Here's a couple looks at the Yellowstone River as it approaches Gardiner and the northern border of the park.

And just for the sake of showing the complete lack of snow, a group of bighorn sheep.

Although the trail looked bone dry, it was actually quite slippery with mud. We also saw another coyote, and a long line of elk along a distant ridge top. At one point, my friend made a sound I thought I recognized as meaning she'd encountered an icy patch but when I turned back saw a year old bison behind her. We moved on before mom arrived.

Thursday, February 2, 2012

Old Faithful Winter Day 3

If it's February, those must be Great Horned Owls I hear across the street in the morning.

Back on Monday morning at Old Faithful, a coyote was prowling the basin.

I'm not sure which would be worse--being surrounded by bison or being neon green.

This sign is above the door of the Snow Lodge. The words in the brown circle are Nature, Mystery, Majesty, and Scenery. Not a bad combination.

Another coyote (or maybe the same one later in the day) went running down the road in front of us as we left Old Faithful. We'd see the same behavior by bison later on the trip, just as I'm sure we've all seen it with birds flying short distances ahead of us as we walked a trail wishing they'd just move to the side and let us pass without disturbing them.

A couple scenes from the Fountain Paint Pot area.

And another place I'd never seen before: Firehole Falls, which is located off Firehole Canyon Drive, one of the few side roads in Yellowstone. As on every one of these side roads I've traveled, I was stunned by the beauty.

This raven was investigating a long line of parked snowmobiles in search of a compartment containing food or some other treasure.

Then paused to investigate me.

I mentioned the bison we got stuck behind as we neared Mammoth. Animals use the roads in the winter because the snow is packed down and much easier traveling then forcing one's way through deep snow.
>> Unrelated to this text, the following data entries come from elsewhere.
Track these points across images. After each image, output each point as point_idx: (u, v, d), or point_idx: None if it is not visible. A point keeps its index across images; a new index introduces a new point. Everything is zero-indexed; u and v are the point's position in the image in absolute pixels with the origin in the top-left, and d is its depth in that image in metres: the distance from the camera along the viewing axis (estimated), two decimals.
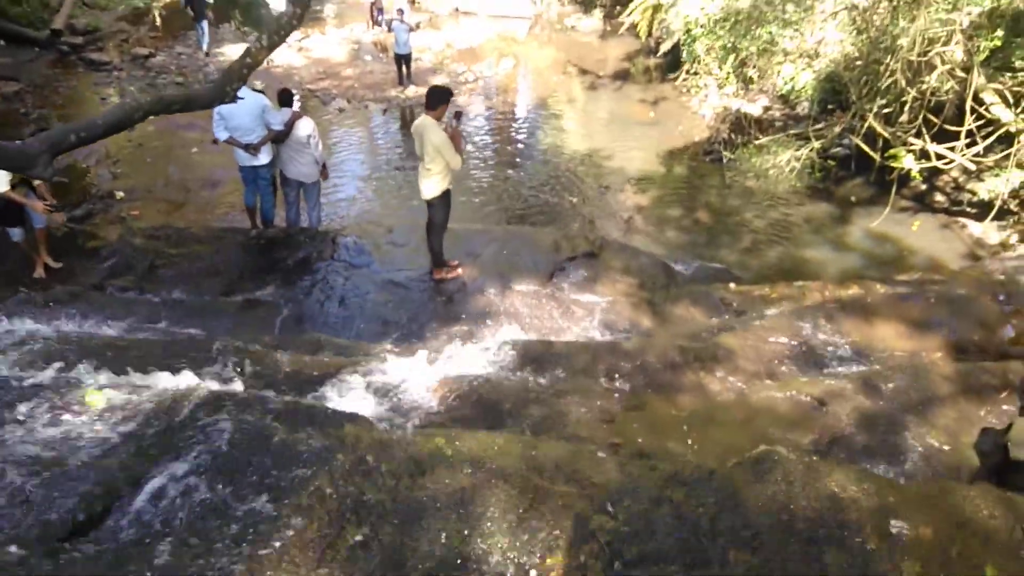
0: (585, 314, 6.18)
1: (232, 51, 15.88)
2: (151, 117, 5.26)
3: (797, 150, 9.61)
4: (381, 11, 17.70)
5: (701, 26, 10.81)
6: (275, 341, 4.82)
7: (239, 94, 5.56)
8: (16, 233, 6.35)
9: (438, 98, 6.03)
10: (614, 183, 11.42)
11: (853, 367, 4.11)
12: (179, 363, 3.69)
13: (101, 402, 2.76)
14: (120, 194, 10.31)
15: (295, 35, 16.86)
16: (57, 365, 3.64)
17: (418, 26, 17.60)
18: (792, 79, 12.14)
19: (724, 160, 11.50)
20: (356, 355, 4.56)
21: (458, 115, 6.27)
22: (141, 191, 10.54)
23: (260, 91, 7.15)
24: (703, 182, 11.63)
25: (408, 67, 14.51)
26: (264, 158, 7.07)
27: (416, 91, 14.40)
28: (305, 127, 7.24)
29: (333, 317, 6.11)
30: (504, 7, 18.41)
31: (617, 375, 3.89)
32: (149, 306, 5.94)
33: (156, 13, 18.14)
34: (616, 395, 3.64)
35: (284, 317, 5.99)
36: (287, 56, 15.63)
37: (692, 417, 3.35)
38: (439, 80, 15.22)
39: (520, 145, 13.02)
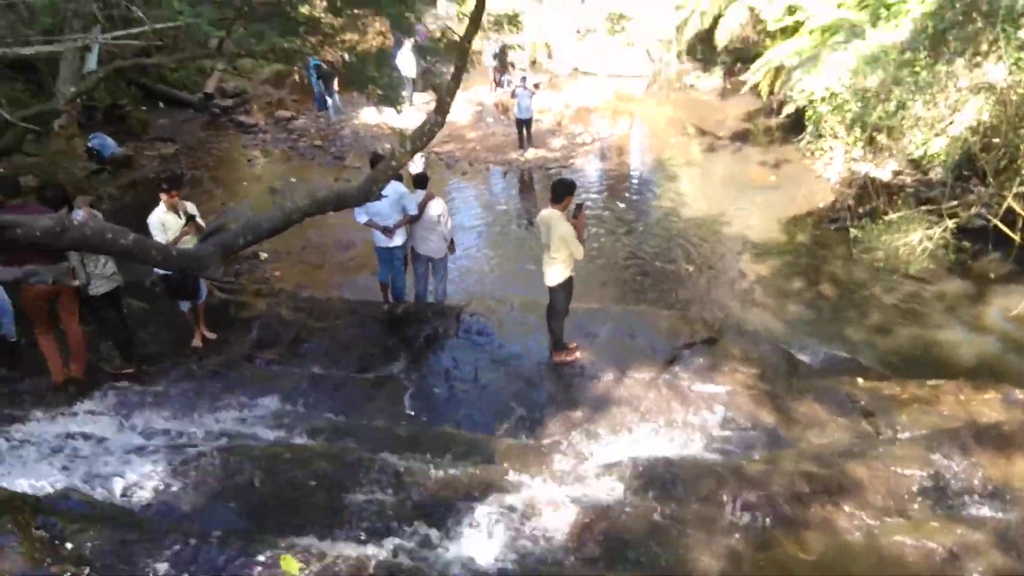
0: (704, 406, 6.18)
1: (365, 114, 16.96)
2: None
3: (929, 228, 9.21)
4: (503, 72, 18.41)
5: (824, 100, 10.63)
6: (407, 433, 5.15)
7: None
8: (186, 305, 7.05)
9: (563, 191, 6.32)
10: (732, 250, 11.31)
11: (989, 510, 3.93)
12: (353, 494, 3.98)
13: (295, 569, 3.00)
14: (264, 255, 11.18)
15: (423, 97, 17.84)
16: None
17: (538, 87, 18.18)
18: (924, 144, 11.67)
19: (850, 229, 11.15)
20: (484, 451, 4.81)
21: (580, 207, 6.52)
22: (283, 252, 11.38)
23: None
24: (827, 252, 11.30)
25: (528, 130, 15.01)
26: (399, 240, 7.59)
27: (536, 153, 14.86)
28: (436, 208, 7.72)
29: (456, 398, 6.40)
30: (622, 66, 18.71)
31: (742, 506, 3.92)
32: (293, 380, 6.45)
33: (297, 77, 19.63)
34: (740, 531, 3.67)
35: (412, 397, 6.33)
36: (416, 118, 16.45)
37: (820, 564, 3.33)
38: (557, 142, 15.67)
39: (636, 207, 13.12)
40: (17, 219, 3.98)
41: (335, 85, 16.57)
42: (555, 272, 6.51)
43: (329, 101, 16.79)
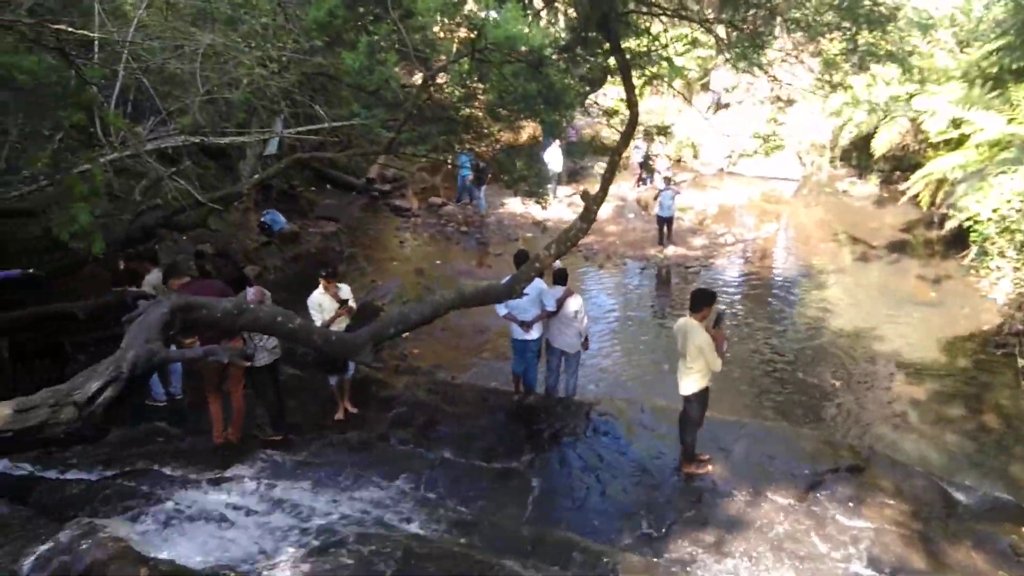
0: (848, 541, 5.74)
1: (510, 204, 17.67)
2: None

It's an unfortunate situation for everyone involved when a vehicle gets trapped behind them.

I'll wind up my Old Faithful trip reports with bison butts in our headlights.
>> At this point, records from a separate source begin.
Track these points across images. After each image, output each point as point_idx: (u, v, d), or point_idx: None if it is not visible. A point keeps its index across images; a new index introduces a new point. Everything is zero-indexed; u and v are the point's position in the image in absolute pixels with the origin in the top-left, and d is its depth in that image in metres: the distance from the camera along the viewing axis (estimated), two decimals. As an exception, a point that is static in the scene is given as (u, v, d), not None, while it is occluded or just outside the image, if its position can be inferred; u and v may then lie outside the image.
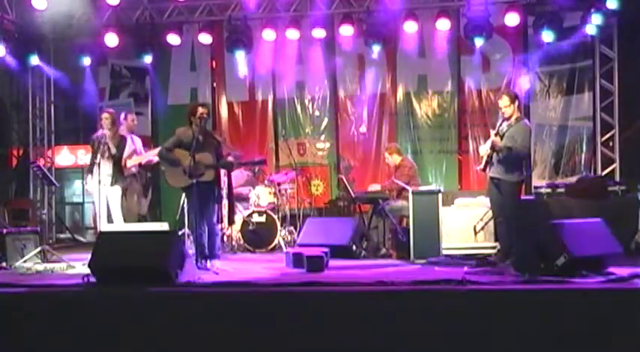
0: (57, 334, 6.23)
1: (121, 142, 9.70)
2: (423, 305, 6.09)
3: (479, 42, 11.82)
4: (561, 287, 6.20)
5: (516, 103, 8.49)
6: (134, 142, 10.67)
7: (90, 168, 9.62)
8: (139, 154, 10.35)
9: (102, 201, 9.46)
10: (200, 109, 8.42)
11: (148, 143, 11.78)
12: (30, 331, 6.30)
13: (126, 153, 10.07)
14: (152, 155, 10.27)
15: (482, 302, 6.07)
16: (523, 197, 9.59)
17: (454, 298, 6.15)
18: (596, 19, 11.26)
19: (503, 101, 8.48)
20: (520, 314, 5.82)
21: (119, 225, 9.56)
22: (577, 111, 12.21)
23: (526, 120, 8.70)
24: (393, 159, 10.87)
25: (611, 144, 12.09)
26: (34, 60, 12.67)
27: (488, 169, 8.59)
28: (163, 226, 9.61)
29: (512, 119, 8.45)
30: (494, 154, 8.45)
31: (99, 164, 9.40)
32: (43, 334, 6.25)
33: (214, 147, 8.48)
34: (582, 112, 12.19)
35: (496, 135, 8.42)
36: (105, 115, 9.73)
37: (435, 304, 6.09)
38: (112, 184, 9.61)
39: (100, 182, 9.36)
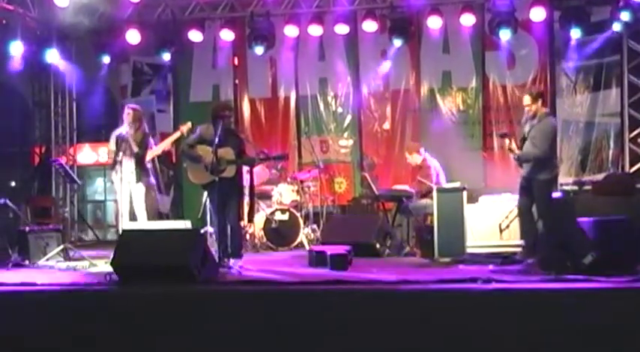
0: (79, 332, 6.23)
1: (144, 140, 9.68)
2: (448, 304, 6.06)
3: (504, 37, 11.72)
4: (589, 285, 6.13)
5: (539, 102, 8.43)
6: None
7: (113, 165, 9.62)
8: (150, 148, 10.32)
9: (124, 199, 9.49)
10: (227, 111, 8.51)
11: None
12: (52, 329, 6.29)
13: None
14: (166, 145, 10.31)
15: (509, 300, 6.02)
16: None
17: (480, 297, 6.09)
18: (624, 16, 11.07)
19: (525, 100, 8.47)
20: (547, 313, 5.76)
21: (142, 223, 9.55)
22: (604, 107, 12.02)
23: (550, 119, 8.58)
24: (414, 159, 10.82)
25: (639, 140, 11.90)
26: (55, 58, 12.67)
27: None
28: (186, 224, 9.67)
29: (536, 119, 8.40)
30: None
31: (121, 162, 9.41)
32: (65, 332, 6.25)
33: (236, 144, 8.50)
34: (610, 108, 12.01)
35: (512, 143, 8.43)
36: (128, 111, 9.72)
37: (461, 303, 6.05)
38: (136, 181, 9.61)
39: (122, 180, 9.40)
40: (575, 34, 11.52)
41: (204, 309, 6.28)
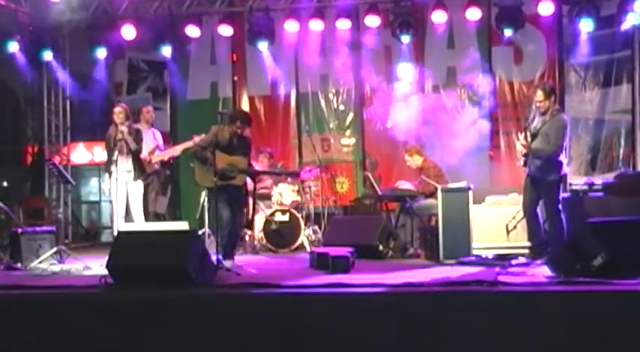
0: (73, 336, 6.16)
1: (137, 136, 9.58)
2: (453, 307, 5.95)
3: (510, 32, 11.57)
4: (598, 288, 5.99)
5: (552, 98, 8.30)
6: (155, 137, 10.64)
7: (108, 167, 9.52)
8: (161, 149, 10.26)
9: (120, 199, 9.38)
10: (238, 122, 8.52)
11: (167, 139, 11.61)
12: (46, 333, 6.22)
13: (148, 149, 9.99)
14: (176, 151, 10.41)
15: (516, 303, 5.93)
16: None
17: (486, 300, 6.01)
18: (638, 7, 10.85)
19: (538, 95, 8.30)
20: (555, 316, 5.62)
21: (137, 225, 9.49)
22: (615, 104, 11.79)
23: (563, 115, 8.43)
24: (415, 161, 10.66)
25: (651, 138, 11.73)
26: (48, 54, 12.56)
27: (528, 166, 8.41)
28: (183, 225, 9.53)
29: (548, 114, 8.26)
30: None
31: (116, 161, 9.31)
32: (59, 336, 6.18)
33: (247, 151, 8.66)
34: (620, 105, 11.77)
35: (525, 138, 8.27)
36: (118, 109, 9.63)
37: (466, 306, 5.94)
38: (134, 179, 9.58)
39: (117, 180, 9.30)
40: (585, 27, 11.32)
41: (201, 312, 6.17)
Wednesday, February 1, 2012

Old Faithful Winter Day 2

I'd be quite willing to wake every morning and look out my back window at snow and trees encircling me.

And boil some water for coffee.

The next photo shows Aurum Geyser erupting. Notice the engulfed handrail of the adjoining boardwalk.

My geyser timing continued to be very lucky during my visit because that one only erupts once every 2 1/2 to 5 hours. But imagine how unlucky you would be if you happened to be standing on that boardwalk where I found the snow and ice turned into mush when I reached it. Sometimes a hot shower isn't what you want in the morning.

I had a lucky weekend for geysers but not for hiking. My plan for this day was to go up to Biscuit and Black Sand Basins and see if I could feel the ground near Black Sand Pool thumping underfoot as a couple people had told me to experience. I started out on the most direct route but bison soon forced me into a long circuitous detour. Eventually I came out from behind some trees and faced this herd by the river.

I decided I wasn't going to make it to my goal that day and headed back again.

In time to watch some people watching Old Faithful.

Then I decided to take a shortcut to see how things looked at another trailhead I'd been told about but had never hiked. It seemed like a good idea at the time, but when one leg wound up immovable in thigh deep snow I had second thoughts and wondered if I'd rather die from embarrassment calling for help or from exposure overnight. With some gradual twisting, I eventually got myself free but not before my knee started loudly complaining about the whole experience.

Since the bison and the threat of my knee getting worse were curtailing hiking, I decided I'd head home a day early the following day.

That's a real raven, not a sign ornament. We'll get a closer look at one in the next installment.

A side view of my cabin. Yep, I could play Thoreau there.

That night I went on an evening tour, which included a stop at another place I hadn't been, Kepler Cascades, where we listened to the waterfall in the dark. Then on to see some geysers erupting in the light of our headlamps and flashlights. It was fun to get out in the park on a quiet winter night, but didn't make for great photographs.